Именно многонациональные и культурно разнородные общества Востока, а не этнически более однородный Запад, были источником постоянных инноваций как технических и экономических, так и культурных. К концу бронзового века археологи и историки дружно констатируют "отставание Европы". Это отставание проявляется в одновременной слабости центральной государственной власти и неразвитости рыночной экономики. Сильное правительство, характерное для древних держав Азии и Восточного Средиземноморья, оказалось, по крайней мере, на том этапе истории фактором, благоприятствующим развитию рынка.
В плане военной традиции Запад обязан Ассирии ничуть не меньше, нежели Древней Греции и Риму. По ироническому замечанию одного из историков, "Ассирия ничего не дала миру, кроме идеи империи и устройства военной машины". Действительно, в отличие от бюрократического или теократического государства, формировавшегося в Китае и Египте, правители Ассирии смогли создать крупную территориальную державу, опиравшуюся прежде всего на организованную военную силу. В 745 году до нашей эры царь Тиглатпаласар III создал первую в истории профессиональную армию, содержавшуюся за счет казны. Она имела некое подобие единой униформы, стандартизированное вооружение, сосредоточенное в царских арсеналах, знамена (два бегущих буйвола на фоне диска, насаженного на шест), разделение на рода войск. Наряду с конницей и пехотой существовали и инженерно-саперные подразделения, служба разведки, которую по обычаю возглавлял наследник престола. Были здесь и свои "политработники" - жрецы, закрепленные за соответствующими боевыми отрядами и даже военные музыканты. В бою подобная армия могла сохранять четкое построение, дисциплину и эффективно управляться командующим. Как отмечает историк Л.А. Мосионжник, "такая армия изменила весь характер общества". Военная организация в значительной мере стала основой политической. В то же время содержание на постоянной основе мощной военной машины требовало очень больших средств, которые могли быть получены либо за счет военной добычи и постоянного расширения державы, либо за счет жесткой эксплуатации подвластных территорий. Причем эксплуатация могла быть эффективной лишь в финансовой форме - парадоксальным образом, милитаристский режим империи способствовал развитию денежной экономики, ибо иная форма хозяйства не могла удовлетворить его потребность в содержании регулярной армии.
В конечном счете ассирийская держава рухнула, столкнувшись с проблемой ограниченности ресурсов. Военная машина пожрала весь ассирийский народ, армия пополнялась случайным сбродом со всех концов империи. Легко заметить, что несмотря на все культурные различия, Римская империя в значительной мере повторяла развитие Ассирии, сталкиваясь с теми же проблемами и противоречиями.
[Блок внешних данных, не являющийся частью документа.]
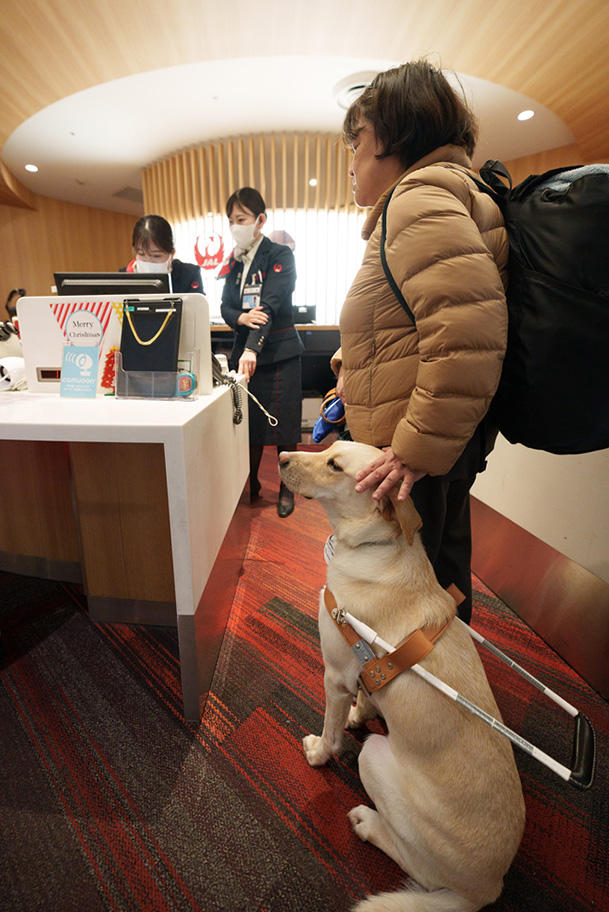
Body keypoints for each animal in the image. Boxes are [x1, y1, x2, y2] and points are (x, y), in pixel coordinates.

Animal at [278, 438, 524, 908]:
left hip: (374, 756)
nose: (280, 457)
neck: (375, 546)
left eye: (334, 465)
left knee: (415, 866)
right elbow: (366, 693)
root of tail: (490, 888)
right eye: (330, 443)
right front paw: (362, 712)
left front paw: (319, 752)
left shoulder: (335, 675)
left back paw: (367, 823)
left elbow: (332, 730)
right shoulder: (363, 667)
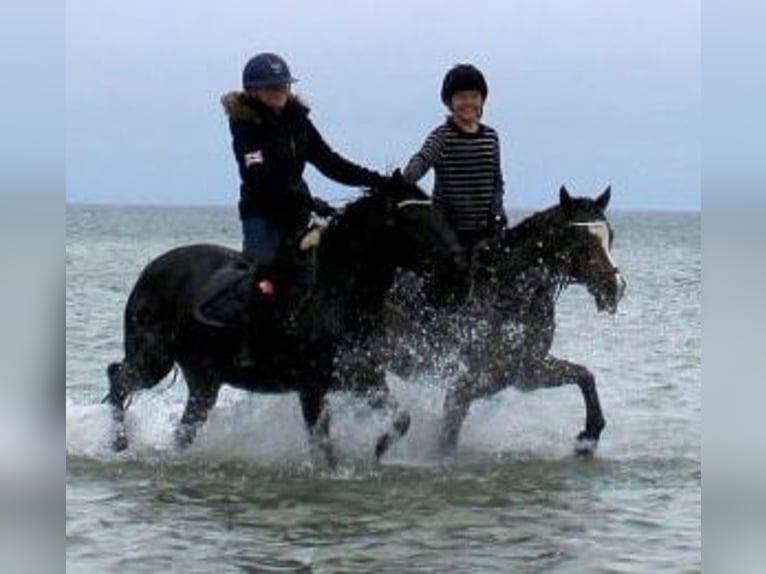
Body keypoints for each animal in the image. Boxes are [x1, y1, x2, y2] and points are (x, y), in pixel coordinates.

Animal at [104, 176, 464, 468]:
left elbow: (402, 419)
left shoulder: (364, 377)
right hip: (154, 358)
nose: (457, 257)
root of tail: (152, 269)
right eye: (412, 218)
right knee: (119, 378)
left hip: (204, 379)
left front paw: (378, 449)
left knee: (183, 427)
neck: (336, 295)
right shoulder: (312, 385)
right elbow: (322, 444)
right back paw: (119, 443)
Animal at [390, 187, 632, 456]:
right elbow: (449, 433)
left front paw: (589, 437)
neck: (512, 293)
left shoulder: (527, 369)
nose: (615, 288)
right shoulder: (470, 384)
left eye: (610, 236)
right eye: (579, 241)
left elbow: (585, 376)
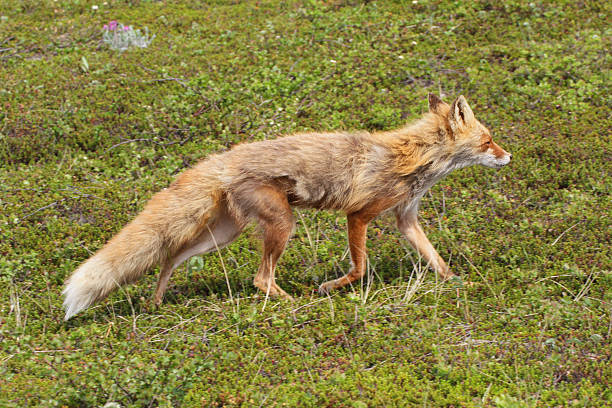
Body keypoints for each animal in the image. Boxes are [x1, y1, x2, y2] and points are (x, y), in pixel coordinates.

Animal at [62, 94, 512, 320]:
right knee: (260, 278)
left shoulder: (405, 218)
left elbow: (435, 259)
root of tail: (224, 159)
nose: (509, 156)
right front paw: (331, 288)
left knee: (171, 256)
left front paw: (457, 283)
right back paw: (293, 302)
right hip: (282, 223)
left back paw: (155, 302)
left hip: (222, 235)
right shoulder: (359, 215)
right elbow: (360, 267)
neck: (414, 156)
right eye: (489, 141)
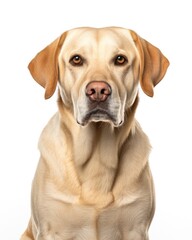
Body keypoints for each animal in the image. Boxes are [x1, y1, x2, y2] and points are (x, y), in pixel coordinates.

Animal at [20, 27, 169, 239]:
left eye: (120, 59)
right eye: (76, 59)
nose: (98, 90)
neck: (96, 156)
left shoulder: (136, 229)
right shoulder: (51, 230)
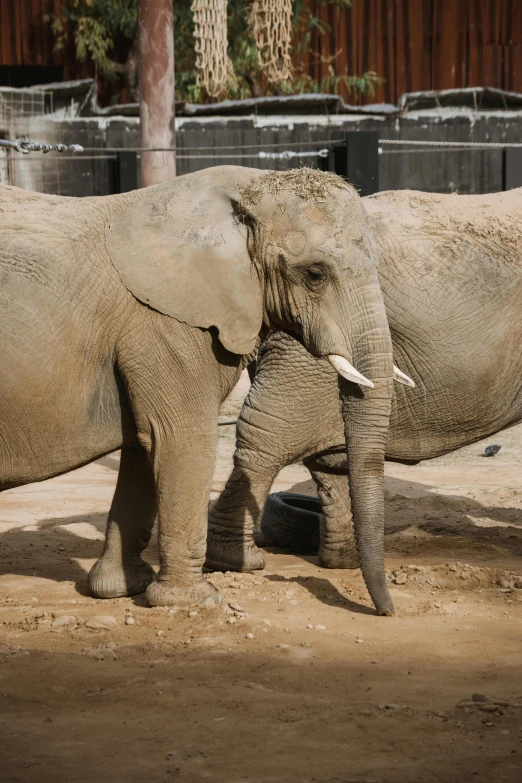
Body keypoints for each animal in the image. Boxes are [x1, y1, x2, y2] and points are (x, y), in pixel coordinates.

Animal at [1, 165, 398, 612]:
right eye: (315, 274)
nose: (385, 612)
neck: (245, 190)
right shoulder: (167, 324)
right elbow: (180, 439)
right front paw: (195, 602)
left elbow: (144, 445)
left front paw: (120, 589)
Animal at [205, 187, 520, 616]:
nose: (391, 614)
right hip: (311, 338)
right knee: (270, 434)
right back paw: (234, 561)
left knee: (327, 456)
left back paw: (344, 561)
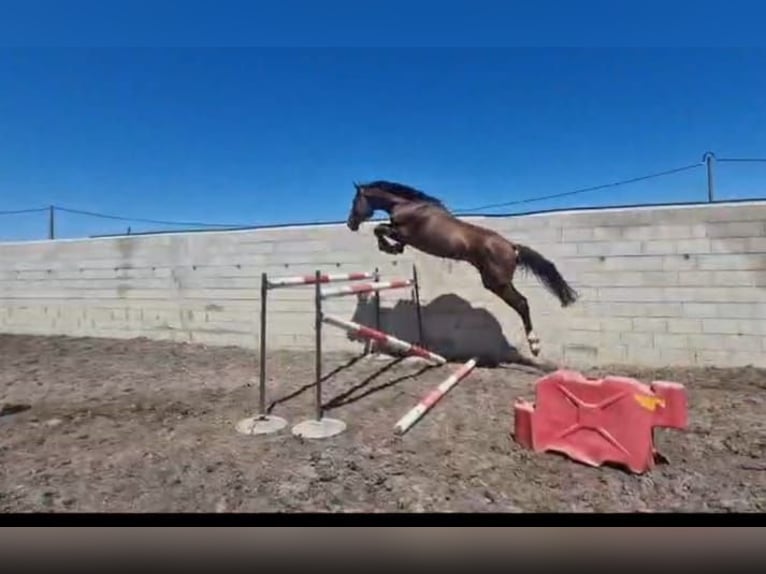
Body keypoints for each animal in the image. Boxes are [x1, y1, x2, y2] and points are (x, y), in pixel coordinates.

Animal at [344, 182, 580, 358]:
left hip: (497, 283)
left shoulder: (403, 232)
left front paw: (388, 247)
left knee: (522, 303)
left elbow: (379, 229)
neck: (409, 206)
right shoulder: (403, 236)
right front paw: (394, 249)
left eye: (355, 201)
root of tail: (512, 247)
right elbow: (387, 234)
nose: (350, 224)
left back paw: (535, 345)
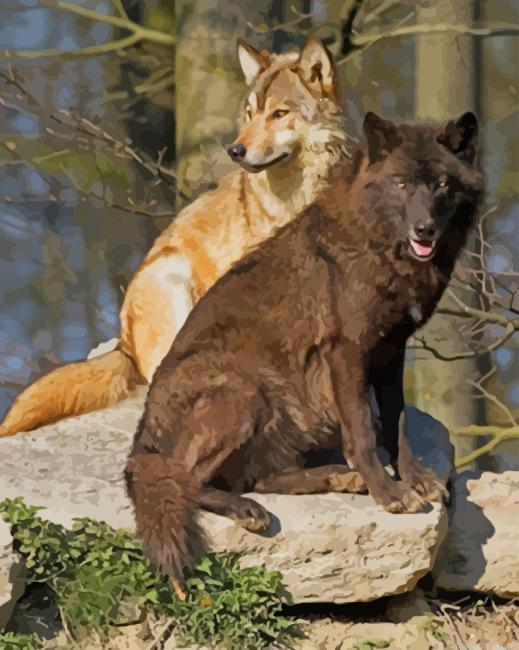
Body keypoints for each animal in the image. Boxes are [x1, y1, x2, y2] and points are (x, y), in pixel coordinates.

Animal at [0, 37, 348, 437]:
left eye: (278, 114)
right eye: (249, 113)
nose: (235, 150)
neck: (295, 198)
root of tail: (123, 343)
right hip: (172, 273)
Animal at [125, 111, 483, 586]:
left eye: (443, 184)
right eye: (402, 183)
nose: (424, 229)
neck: (377, 245)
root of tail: (141, 445)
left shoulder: (392, 351)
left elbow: (397, 421)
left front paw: (413, 477)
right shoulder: (347, 351)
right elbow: (363, 432)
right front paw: (388, 491)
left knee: (258, 477)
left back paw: (336, 478)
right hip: (245, 389)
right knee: (189, 479)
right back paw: (250, 508)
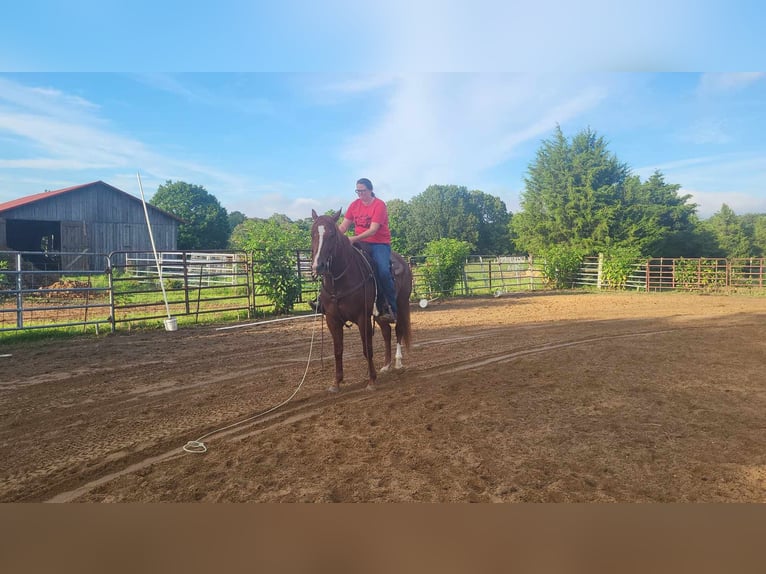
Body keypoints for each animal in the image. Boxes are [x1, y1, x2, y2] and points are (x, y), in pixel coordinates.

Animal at [310, 209, 414, 394]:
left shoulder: (362, 317)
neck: (339, 282)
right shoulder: (332, 320)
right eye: (312, 233)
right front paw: (336, 382)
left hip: (401, 304)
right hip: (379, 314)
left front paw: (371, 380)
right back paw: (386, 365)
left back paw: (398, 362)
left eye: (332, 234)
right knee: (386, 332)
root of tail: (403, 261)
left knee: (399, 330)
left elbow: (367, 349)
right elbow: (338, 350)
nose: (318, 266)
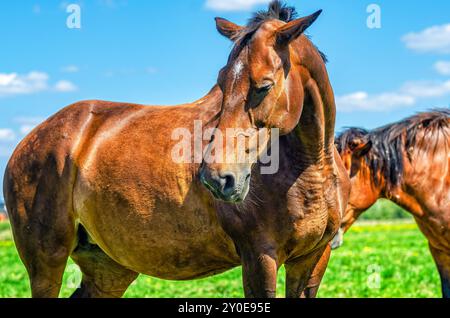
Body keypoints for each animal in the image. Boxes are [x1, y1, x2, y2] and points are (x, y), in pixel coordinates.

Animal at [2, 0, 348, 298]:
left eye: (264, 86)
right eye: (222, 83)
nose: (217, 179)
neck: (308, 167)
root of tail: (30, 140)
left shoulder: (313, 259)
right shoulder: (260, 257)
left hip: (108, 267)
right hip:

После краха Ассирийской империи в том же историческом регионе формируется новая держава - Персия. Расширение персидской империи на Запад было естественным следствием укрепляющейся связи между торговыми городами и аграрными империями. Финикийцы (особенно жители Сидона) сопротивлялись завоевателям гораздо активнее, чем греки, ведь финикийские города были ориентированы на глобальную морскую торговлю. Зато города Месопотамии были лояльны к персам. А ионийские греки, несмотря на презрение к варварам, отнюдь не продемонстрировали стремления к свободе. Именно они втянули персов в войны с Афинами и Спартой!